In recent years a connection has been established between cigarette smoking and various diseases of the chest and lungs. There have been many attempts to dissuade the public from smoking and cigarette manufacturers have devoted a great deal of money and research in an attempt to pinpoint and eliminate the harmful elements in tobacco. Filter-tip cigarettes which accounted for only 1.4 percent of production in 1952 have now risen to more than two-thirds of the total. Many countries have started extensive campaigns to warn of the risks to health.

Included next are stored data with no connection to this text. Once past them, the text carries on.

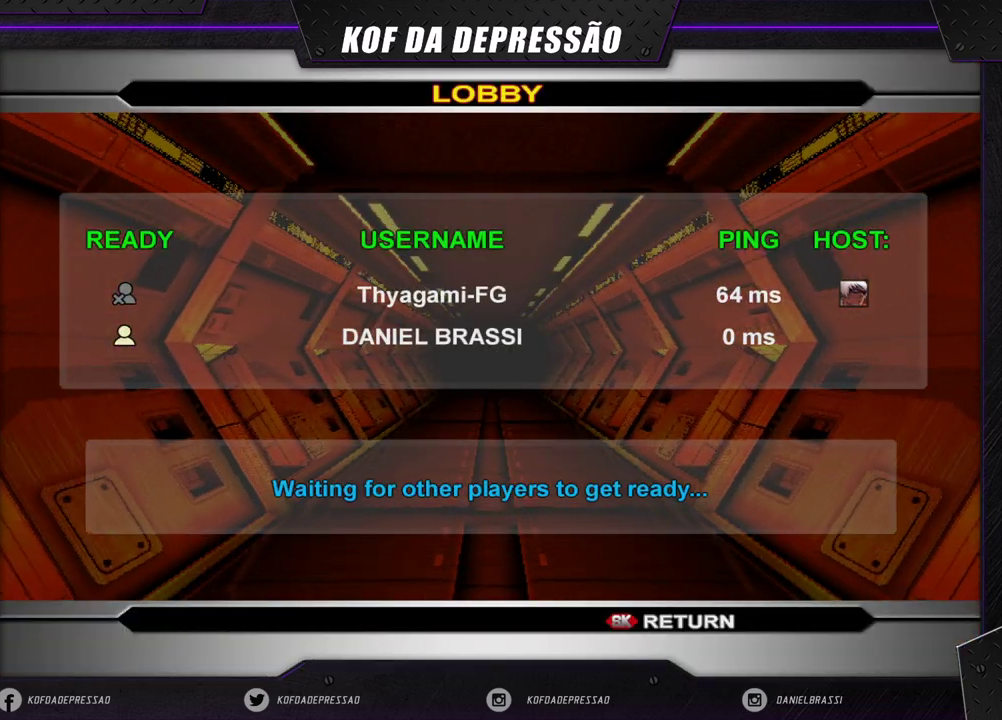
{"buttons": ["TRIANGLE"], "left_stick": "center", "events": [[17, "TRIANGLE", "down"]]}
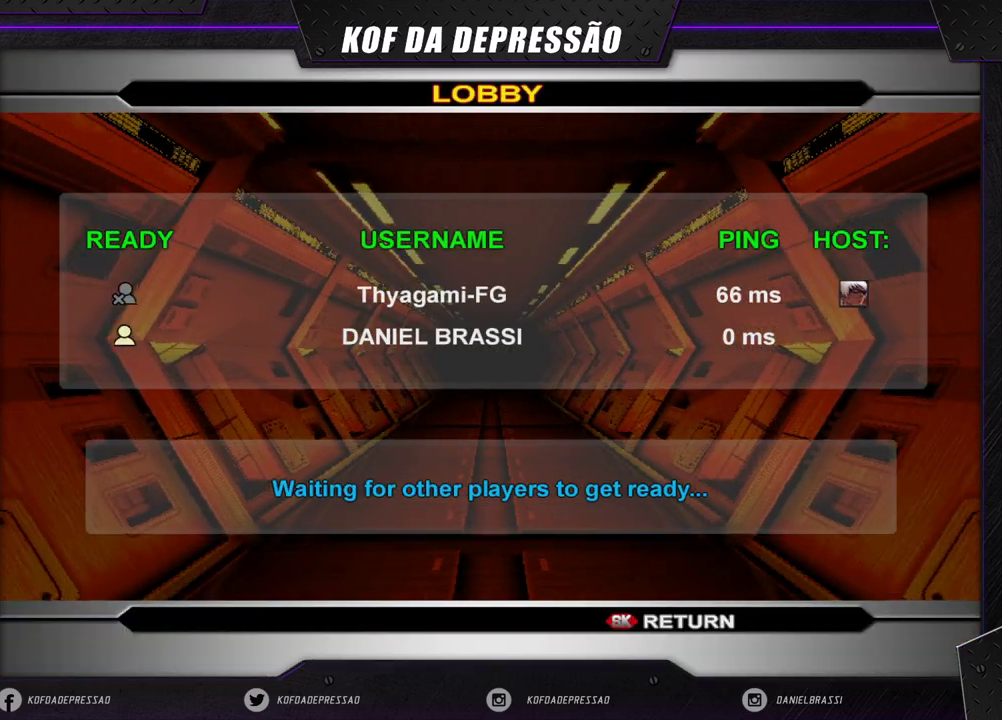
{"buttons": ["TRIANGLE"], "left_stick": "center", "events": []}
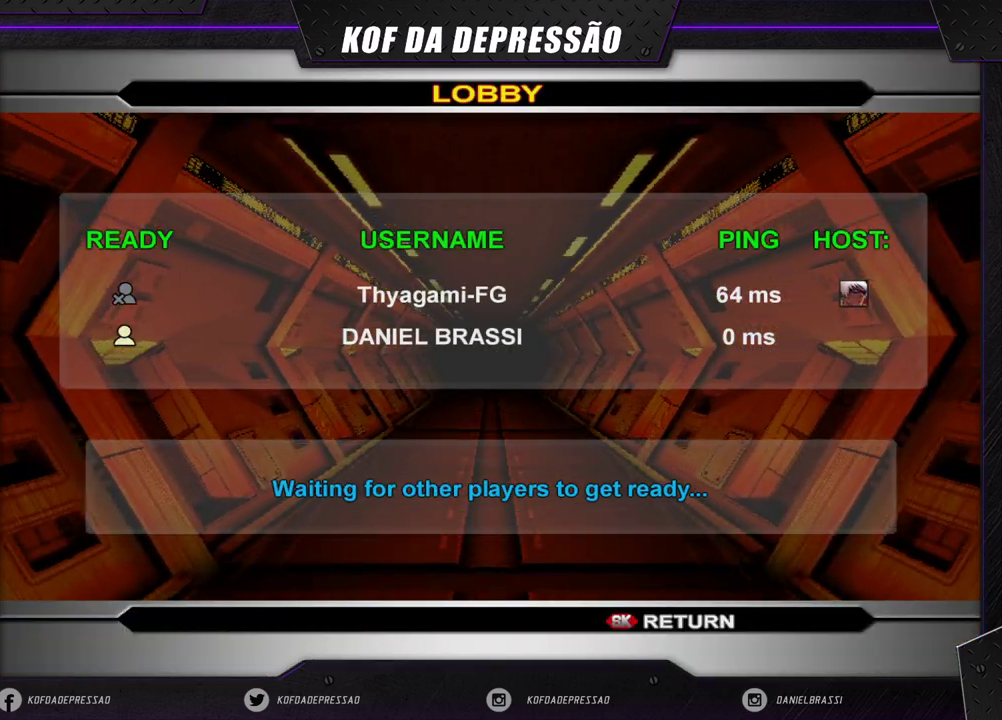
{"buttons": ["TRIANGLE"], "left_stick": "center", "events": []}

The widespread smoking of cigarettes in the Western world is largely a 20th-century phenomenon. At the start of the 20th century, the per capita annual consumption in the USA was 54 cigarettes (with less than 0.5% of the population smoking more than 100 cigarettes per year), and consumption there peaked at 4,259 per capita in 1965. At that time, about 50% of men and 33% of women smoked (defined as smoking more than 100 cigarettes per year).
By 2000, consumption had fallen to 2,092 per capita, corresponding to about 30% of men and 22% of women smoking more than 100 cigarettes per year, and by 2006 per capita consumption had declined to 1,691; implying that about 21% of the population smoked 100 cigarettes or more per year.
German doctors were the first to identify the link between smoking and lung cancer, which led to the first anti tobacco movement in Nazi Germany. During World War I and World War II, cigarettes were rationed to soldiers. During the Vietnam War, cigarettes were included with C-ration meals. In 1975, the U.S. government stopped putting cigarettes in military rations. During the second half of the 20th century, the adverse health effects of tobacco smoking started to become widely known and text-only health warnings became common on cigarette packets.
The United States has not implemented graphical cigarette warning labels, which are considered a more effective method to communicate to the public the dangers of cigarette smoking. Canada, Mexico, Belgium, Denmark, Sweden, Thailand, Malaysia, India, Pakistan, Australia, Argentina, Brazil, Chile, Peru, Greece, the Netherlands, New Zealand, Norway, Hungary, the United Kingdom, France, Romania, Singapore, Egypt, Nepal and Turkey, however, have both textual warnings and graphic visual images displaying, among other things, the damaging effects tobacco use has on the human body.
The cigarette has evolved much since its conception; for example, the thin bands that travel transverse to the “axis of smoking” (thus forming circles along the length of the cigarette) are alternate sections of thin and thick paper to facilitate effective burning when being drawn, and retard burning when at rest. Synthetic particulate filters may remove some of the tar before it reaches the smoker.
The “holy grail” for cigarette companies has been a cancer-free cigarette. On record, the closest historical attempt was produced by scientist James Mold. Under the name project TAME, he produced the XA cigarette. However, in 1978, his project was terminated. Since 1950, the average nicotine and tar content of cigarettes has steadily fallen. The fall in nicotine content has led to smokers inhaling larger volumes per puff.